Microsoft exposed 250 million users’ private records in December

Microsoft exposed roughly 250 million customer service and support records in December 2019, according to this blog post by Comparitech. The leak was uncovered by a Comparitech team led by Bob Diachenko, who promptly notified Microsoft of the issue. The records, more specifically the databases that contained them, were indexed by the BinaryEdge search engine on Dec. 28. Within 24 hours, according to Diachenko, Microsoft had secured all servers.

Eric Doerr, general manager at Microsoft, had this to say about the incident:

We’re thankful to Bob Diachenko for working closely with us so that we were able to quickly fix this misconfiguration, analyze data, and notify customers as appropriate.

So exactly which Microsoft records were exposed? According to Comparitech, there was no leak of mail aliases, contact numbers, and payment information. This seems fine, however, there is a large cause for concern as the following was leaked: email addresses of Microsoft customers, IP addresses, individual locations, CSS claims and cases, email addresses of support agents, case information (like numbers and unique remarks), and internal confidential notes.
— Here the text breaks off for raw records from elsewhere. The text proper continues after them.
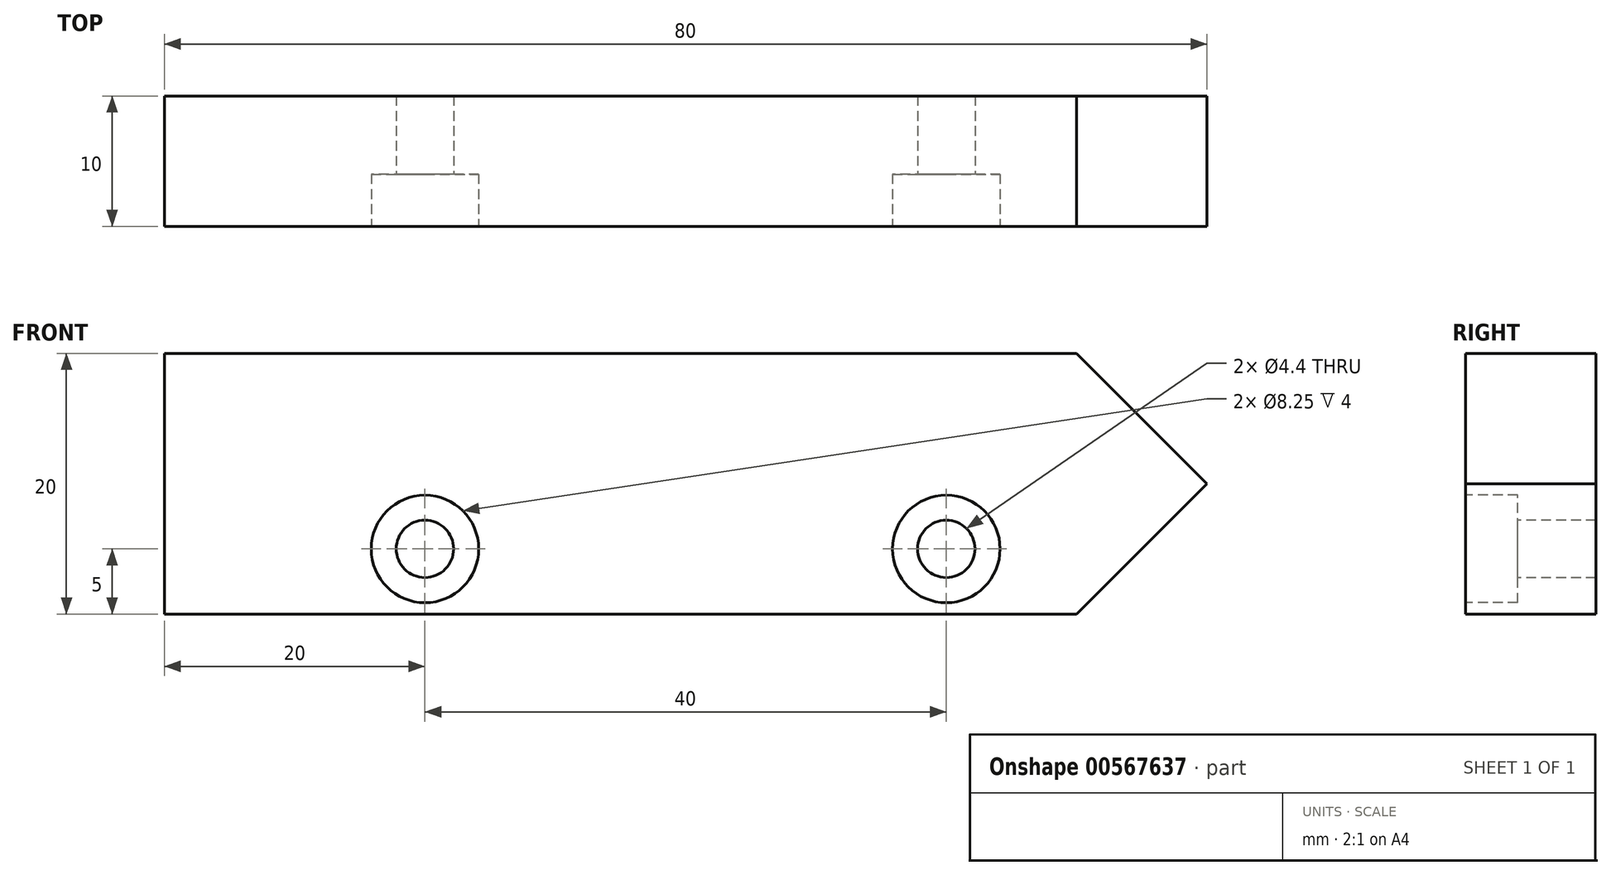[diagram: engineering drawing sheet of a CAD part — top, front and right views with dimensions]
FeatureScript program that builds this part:
annotation { "Feature Type Name" : "Feature", "Feature Type Description" : "" }
export const myFeature = defineFeature(function(context is Context, id is Id, definition is map)
    precondition{}
    {
        {
            var Q0;
            Q0=qCreatedBy(makeId("Front.planeOp"),FACE);
            var sketch = newSketch(context, id + "F0", { "sketchPlane" : qUnion([Q0])});
            skLineSegment(sketch, "E0.left", {"start": v(0, 0) * mm, "end": v(0, 20) * mm});
            skLineSegment(sketch, "E1", {"start": v(70, 0) * mm, "end": v(0, 0) * mm});
            skLineSegment(sketch, "E2", {"start": v(0, 10) * mm, "end": v(80, 10) * mm});
            skLineSegment(sketch, "E3", {"start": v(0, 20) * mm, "end": v(70, 20) * mm});
            skLineSegment(sketch, "E4", {"start": v(70, 20) * mm, "end": v(80, 10) * mm});
            skLineSegment(sketch, "E5", {"start": v(70, 0) * mm, "end": v(80, 10) * mm});
            skSolve(sketch);
        }
        {
            var Q0;
            {var subQ2=sQuery(id+"F0.wireOp",EDGE,"XOAGu1b2-GqMS-UDhX-vemc-uYut7se4EIfj");Q0=makeQuery(id+"F0.imprint","IMPRINT",FACE,{"disambiguationData":[TD([[makeQuery(id+"F0.imprint","IMPRINT",EDGE,{"derivedFrom":subQ2}),1.0]])]});}
            var Q1;
            {var subQ0=sQuery(id+"F0.wireOp",EDGE,"E1");Q1=makeQuery(id+"F0.imprint","IMPRINT",FACE,{"disambiguationData":[TD([[makeQuery(id+"F0.imprint","IMPRINT",EDGE,{"derivedFrom":subQ0}),-1.0]])]});}
            var Q2;
            {var subQ2=sQuery(id+"F0.wireOp",EDGE,"E2");Q2=makeQuery(id+"F0.imprint","IMPRINT",FACE,{"disambiguationData":[TD([[makeQuery(id+"F0.imprint","IMPRINT",EDGE,{"derivedFrom":subQ2}),1.0]])]});}
            extrude(context, id + "F1", {"entities" : qUnion([Q0, Q1, Q2]), "depth" : 10 * mm, "offsetDistance" : 25 * mm});
        }
        {
            var Q0;
            Q0=makeQuery(id+"F1.opExtrude","CAP_FACE",FACE,{"disambiguationData":[OSD([sQuery(id+"F0.wireOp",EDGE,"E0.bottom"),sQuery(id+"F0.wireOp",EDGE,"E0.top"),sQuery(id+"F0.wireOp",EDGE,"E0.left"),sQuery(id+"F0.wireOp",EDGE,"E0.right")])],"isStart":false});
            var sketch = newSketch(context, id + "F2", { "sketchPlane" : qUnion([Q0])});
            skLineSegment(sketch, "E6", {"start": v(0, 5) * mm, "end": v(20, 5) * mm});
            skLineSegment(sketch, "E7", {"start": v(60, 0) * mm, "end": v(60, 5) * mm});
            skSolve(sketch);
        }
        {
            var Q0;
            Q0=sQuery(id+"F2.wireOp",VERTEX,"E6.end");
            var Q1;
            Q1=sQuery(id+"F2.wireOp",VERTEX,"E7.end");
            var Q2;
            Q2=makeQuery(id+"F1.opExtrude","SWEPT_BODY",BODY,{"disambiguationData":[OSD([sQuery(id+"F0.wireOp",EDGE,"E0.bottom"),sQuery(id+"F0.wireOp",EDGE,"E0.top"),sQuery(id+"F0.wireOp",EDGE,"E0.left"),sQuery(id+"F0.wireOp",EDGE,"E0.right")])]});
            hole(context, id + "F3", {"style" : HoleStyle.C_BORE, "endStyle" : HoleEndStyle.THROUGH, "standardTappedOrClearance" : lookupTablePath({ "standard" : "ISO", "fit" : "Normal", "size" : "M4", "type" : "Clearance" }), "standardBlindInLast" : lookupTablePath({ "fit" : "Standard", "standard" : "ISO", "size" : "M4", "type" : "Clearance" }), "holeDiameter" : 4.4 * mm, "cBoreDiameter" : 8.25 * mm, "cBoreDepth" : 4 * mm, "isTappedThrough" : true, "tappedDepth" : 12 * mm, "tapClearance" : 3, "locations" : qUnion([Q0, Q1]), "scope" : qUnion([Q2])});
        }
    });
While it is great that Microsoft closed the leak quickly, the fact remains that for two whole days threat actors had access to private data. This data can easily be used in a plethora of ways, mostly in social engineering schemes which always have a margin of success. Even more damning for Microsoft, as Comparitech points out, this is the second private data incident of 2019 and the third in the 2010s decade. For a company as large and trusted as Microsoft, these incidents are inexcusable.

Though researchers are fairly certain that no other third-party actors accessed the databases, there is simply no way to guarantee this. Microsoft customers should be in defensive mode, more than usual at least, as various social engineering attacks (such as tech support scams) could be heading their way.

Use common sense and you should be fine.